My spouse ’s extended family lives in the little mountain city of Quincy, California, approximately an hour and a half northwest of Reno. The main road into town has been shut from the dreadful Camp Fire down the mountain, leaving the rear way from the east or a number of narrow country roads as the sole ways in. Coming from Los Angeles, we went the back way as it’s just marginally longer and more reliable. Coming in the Bay Area in a Tesla Model 3, my in-laws decided to roll the dice to the far more lead back roads over the long way around on highways.

Normally, this Model 3 has no problem using the hills or the space, however arctic temperatures tanked battery efficacy and turned rain at Quincy to snow in the street across the mountain.

We have the collect call just before 9 p.m. Thanksgiving Eve. The in-laws were an hour late getting into some brother-in-law’so house, we presumed due to rain and traffic. It had been worse than that. They have been calling from a payphone in miniature La Porte, California, 30 miles away with no mobile service and also a Tesla battery at 22 percent and falling. Adding insult to injury, bicycle chains and “slippery” style weren’t enough to overcome the unplowed street about the Model 3’s regular summer tires.

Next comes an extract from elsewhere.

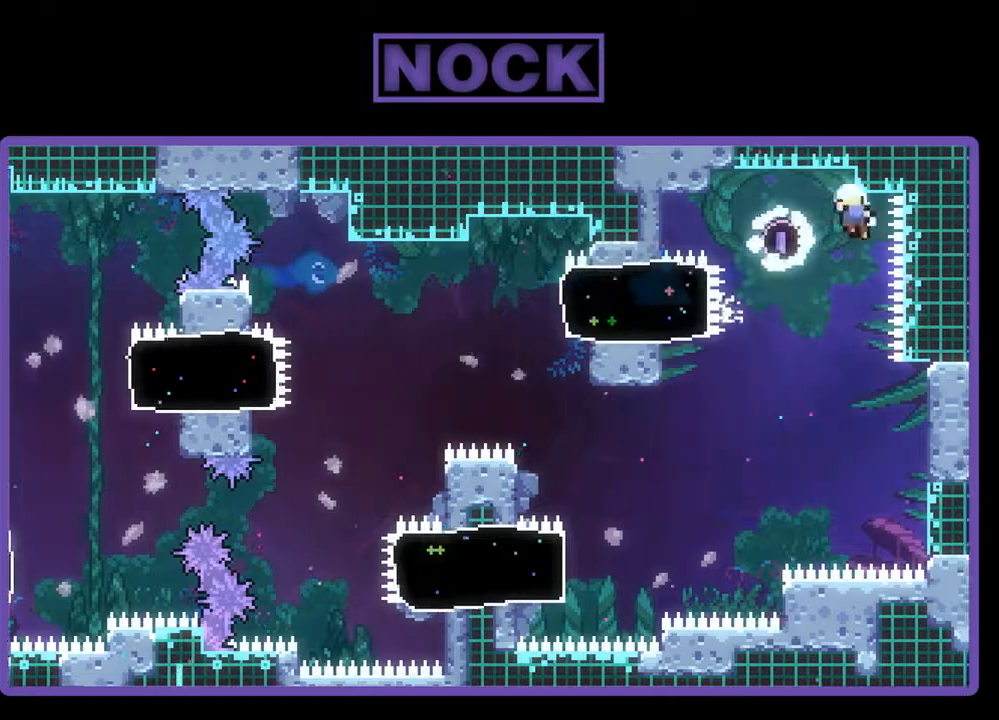
{"buttons": [], "events": [[267, "DPAD_LEFT", "up"], [267, "DPAD_UP", "up"], [333, "R2", "up"]]}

We snapped shovels, saws, blankets, water, food, and a classic set of chains out of Grandpa’s F-250 to the long term F-150 and mounted a rescue mission. Rain and heavy fog intended slow moving about the narrow, winding street with no guardrails. Halfway into La Porte, we discovered the snow. Speed dropped from 45 mph as slow as 20 mph, but we got through with the F-150’s 4×4 system switched to four high and its own drive style set into Snow, which significantly helped the transmission and throttle calibration.



Together with the in-laws as much luggage as we could fit in the cabwe put back out over the mountain. Snow had begun to fall heavily again, filling my paths from the manner over and reducing visibility to 100 feet or less. We crawled halfway back to Quincy at 15 mph before we got it through. Even the F-150’s Michelin Primacy XC all-seasons are a far cry from summer vacations, but their mud and snow evaluation proved itself and saved me having to string up.

We walked in the door just after midnight, over three weeks to move less than 70 miles roundtrip, but we left it.

Read about our 2018 Ford F-150 Lariat:

Arrival
Update 1: Time to Work
Update 2: Hold the Doors




























The article 2018 Ford F-150 Lariat FX4 Long-Term Update 3: Riders in the Storm appeared first on Motortrend.